What Should I Eat During My Period?
Quick answer: Iron-rich foods, magnesium, omega-3s, and anti-inflammatory foods help ease period pain. Avoid salt, alcohol, and caffeine which worsen bloating and cramps.
What to Eat
Dark leafy greens (spinach, kale)
Iron replenishes what's lost during bleeding; magnesium reduces muscle cramping.
Salmon and fatty fish
Omega-3 fatty acids reduce prostaglandins — the hormones responsible for cramps.
Dark chocolate (70%+)
Magnesium and iron content reduces cramping and mood dips — also satisfies cravings.
Ginger tea
Clinically proven to reduce period pain as effectively as ibuprofen in some studies.
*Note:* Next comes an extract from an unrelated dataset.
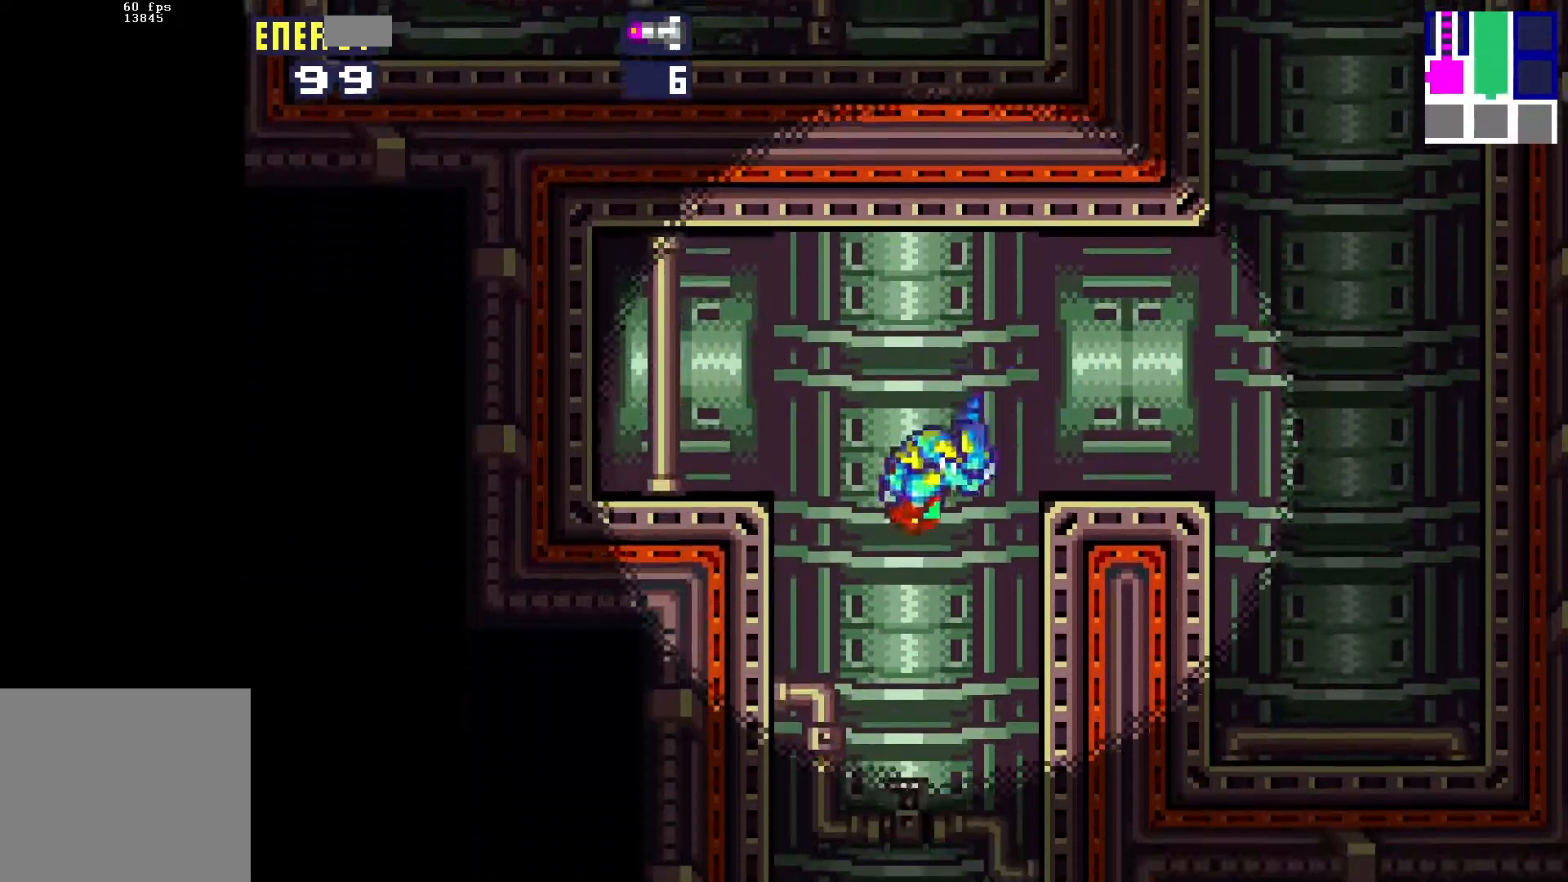
{"buttons": ["DPAD_LEFT"], "events": []}
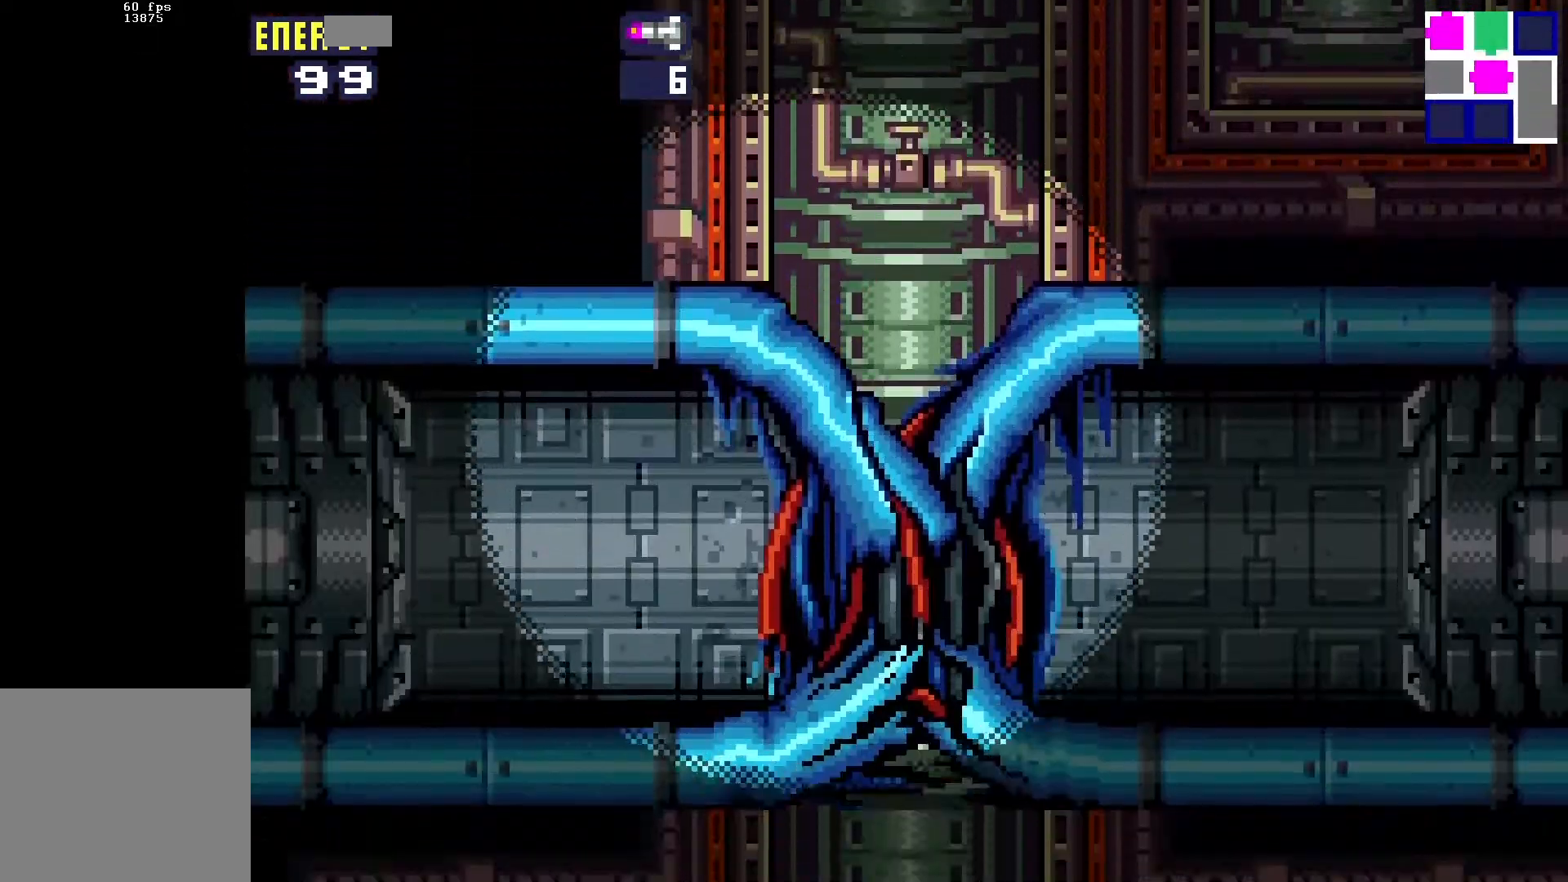
{"buttons": ["DPAD_LEFT"], "events": []}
Nuts and seeds (almonds, pumpkin seeds)
Magnesium reduces uterine muscle contractions that cause cramping.
Bananas
Potassium reduces muscle cramps and bloating; B6 supports mood regulation.
Turmeric milk (golden milk)
Curcumin has anti-inflammatory effects that reduce prostaglandin activity.
Lentils and beans
Iron + fibre + magnesium — all beneficial during menstruation.
Eggs
Vitamin D and protein to maintain energy levels during a period.
What to Avoid
Salt and salty snacks
Sodium causes water retention and worsens period bloating significantly.
Alcohol
Worsens dehydration, disrupts hormone regulation, and intensifies mood swings.
Caffeine
Constricts blood vessels and may worsen cramps; also worsens anxiety and sleep disruption common during periods.
Red meat (in large amounts)
High in arachidonic acid which increases prostaglandin production — worsening cramps.
Fried and fatty foods
Pro-inflammatory and worsen cramping.
Sugar and sweet processed foods
Blood sugar swings amplify mood swings and energy crashes during a period.
Hydration
Stay well hydrated — dehydration worsens cramps. Warm water and herbal teas (ginger, chamomile, raspberry leaf) are particularly helpful. Raspberry leaf tea is traditionally used to ease period pain.
Tips
- •Ginger tea (fresh ginger steeped 10 minutes) 3× daily from the start of your period has clinical evidence for pain reduction.
- •Magnesium supplementation (310–400mg daily for 1 week before and during period) significantly reduces cramps.
- •A heating pad over the lower abdomen, alongside a warm meal, provides synergistic relief.
- •Exercise during a period initially feels counterintuitive but endorphin release genuinely reduces pain.
- •If period pain is severe and debilitating, see a doctor to rule out endometriosis or other conditions.